Print exactly the lines below between the line containing "bain marie." and the line containing "Taxi à Pierrefeu-du-Var", counting both of those lines. Leave pictures out.

__________________________________________________

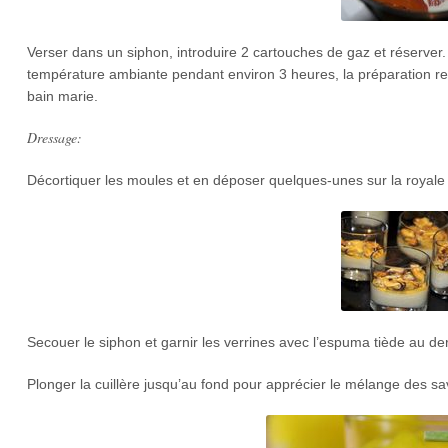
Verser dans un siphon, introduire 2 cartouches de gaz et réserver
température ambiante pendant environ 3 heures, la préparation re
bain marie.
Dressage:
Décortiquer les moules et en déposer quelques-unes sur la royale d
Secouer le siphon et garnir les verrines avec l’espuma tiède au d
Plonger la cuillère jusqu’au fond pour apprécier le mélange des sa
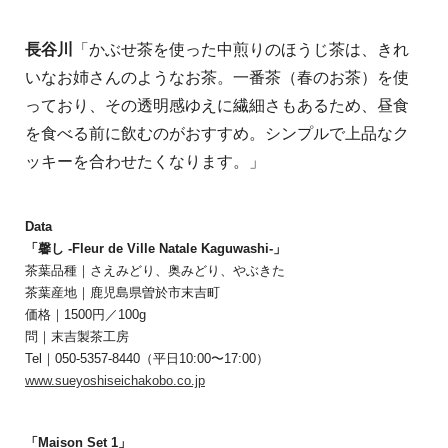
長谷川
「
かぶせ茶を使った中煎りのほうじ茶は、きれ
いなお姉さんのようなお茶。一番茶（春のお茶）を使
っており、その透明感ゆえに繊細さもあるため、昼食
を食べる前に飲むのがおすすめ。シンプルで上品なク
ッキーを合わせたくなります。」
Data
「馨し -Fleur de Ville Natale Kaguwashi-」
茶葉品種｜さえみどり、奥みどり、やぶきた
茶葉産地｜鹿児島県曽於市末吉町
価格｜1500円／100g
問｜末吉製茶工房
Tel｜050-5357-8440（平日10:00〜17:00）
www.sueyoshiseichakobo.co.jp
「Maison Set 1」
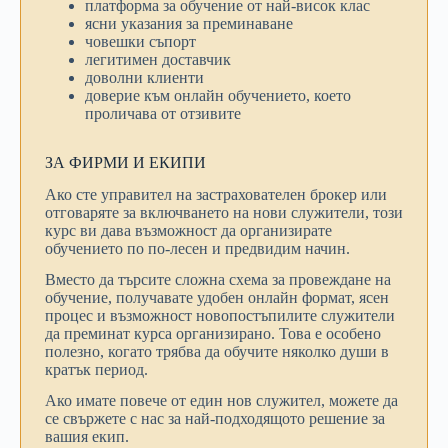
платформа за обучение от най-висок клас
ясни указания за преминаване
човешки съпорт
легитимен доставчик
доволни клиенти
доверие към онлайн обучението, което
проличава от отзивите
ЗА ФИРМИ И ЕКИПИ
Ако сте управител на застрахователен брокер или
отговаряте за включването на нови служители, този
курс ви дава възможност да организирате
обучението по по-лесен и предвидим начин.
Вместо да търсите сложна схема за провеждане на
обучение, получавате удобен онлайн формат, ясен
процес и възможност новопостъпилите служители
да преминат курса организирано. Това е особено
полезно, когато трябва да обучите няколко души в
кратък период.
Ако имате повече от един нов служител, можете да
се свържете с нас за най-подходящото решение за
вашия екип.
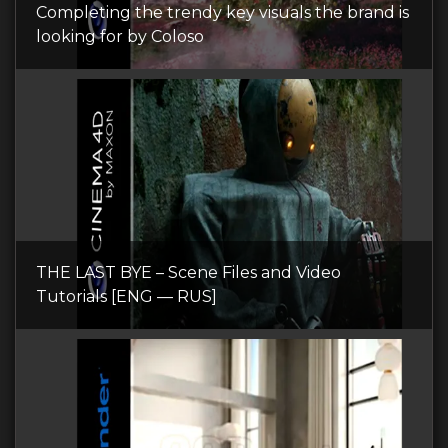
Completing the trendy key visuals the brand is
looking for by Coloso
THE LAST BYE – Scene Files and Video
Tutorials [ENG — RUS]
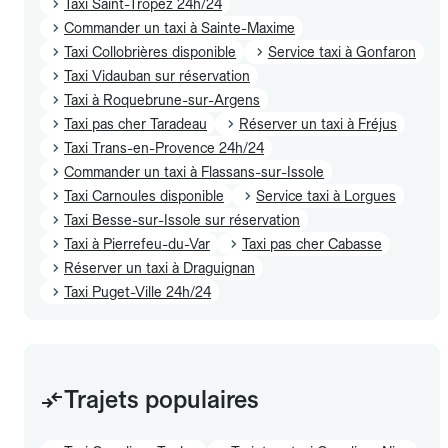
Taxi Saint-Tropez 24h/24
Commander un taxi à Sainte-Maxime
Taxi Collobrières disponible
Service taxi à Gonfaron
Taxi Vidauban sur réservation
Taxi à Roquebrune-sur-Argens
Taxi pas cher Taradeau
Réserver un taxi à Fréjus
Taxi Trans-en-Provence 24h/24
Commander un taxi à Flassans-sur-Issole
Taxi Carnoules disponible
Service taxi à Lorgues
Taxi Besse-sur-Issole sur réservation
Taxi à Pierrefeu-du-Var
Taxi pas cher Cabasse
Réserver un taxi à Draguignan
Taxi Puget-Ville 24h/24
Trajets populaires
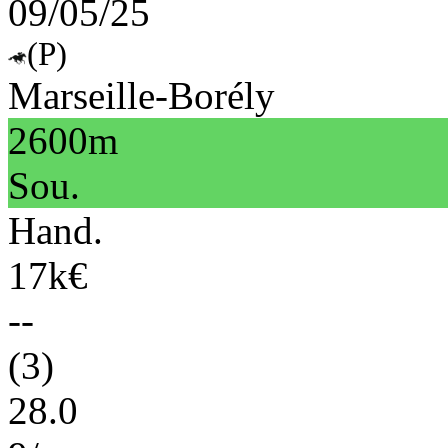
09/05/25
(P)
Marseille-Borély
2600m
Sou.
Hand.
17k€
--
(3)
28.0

__________________________________________________

> _EXERCISE ANSWER_
bain marie.
Dressage:
Décortiquer les moules et en déposer quelques-unes sur la royale d
Secouer le siphon et garnir les verrines avec l’espuma tiède au d
Plonger la cuillère jusqu’au fond pour apprécier le mélange des sa
長谷川
「
かぶせ茶を使った中煎りのほうじ茶は、きれ
いなお姉さんのようなお茶。一番茶（春のお茶）を使
っており、その透明感ゆえに繊細さもあるため、昼食
を食べる前に飲むのがおすすめ。シンプルで上品なク
ッキーを合わせたくなります。」
Data
「馨し -Fleur de Ville Natale Kaguwashi-」
茶葉品種｜さえみどり、奥みどり、やぶきた
茶葉産地｜鹿児島県曽於市末吉町
価格｜1500円／100g
問｜末吉製茶工房
Tel｜050-5357-8440（平日10:00〜17:00）
www.sueyoshiseichakobo.co.jp
「Maison Set 1」
платформа за обучение от най-висок клас
ясни указания за преминаване
човешки съпорт
легитимен доставчик
доволни клиенти
доверие към онлайн обучението, което
проличава от отзивите
ЗА ФИРМИ И ЕКИПИ
Ако сте управител на застрахователен брокер или
отговаряте за включването на нови служители, този
курс ви дава възможност да организирате
обучението по по-лесен и предвидим начин.
Вместо да търсите сложна схема за провеждане на
обучение, получавате удобен онлайн формат, ясен
процес и възможност новопостъпилите служители
да преминат курса организирано. Това е особено
полезно, когато трябва да обучите няколко души в
кратък период.
Ако имате повече от един нов служител, можете да
се свържете с нас за най-подходящото решение за
вашия екип.
Completing the trendy key visuals the brand is
looking for by Coloso
THE LAST BYE – Scene Files and Video
Tutorials [ENG — RUS]
Taxi Saint-Tropez 24h/24
Commander un taxi à Sainte-Maxime
Taxi Collobrières disponible
Service taxi à Gonfaron
Taxi Vidauban sur réservation
Taxi à Roquebrune-sur-Argens
Taxi pas cher Taradeau
Réserver un taxi à Fréjus
Taxi Trans-en-Provence 24h/24
Commander un taxi à Flassans-sur-Issole
Taxi Carnoules disponible
Service taxi à Lorgues
Taxi Besse-sur-Issole sur réservation
Taxi à Pierrefeu-du-Var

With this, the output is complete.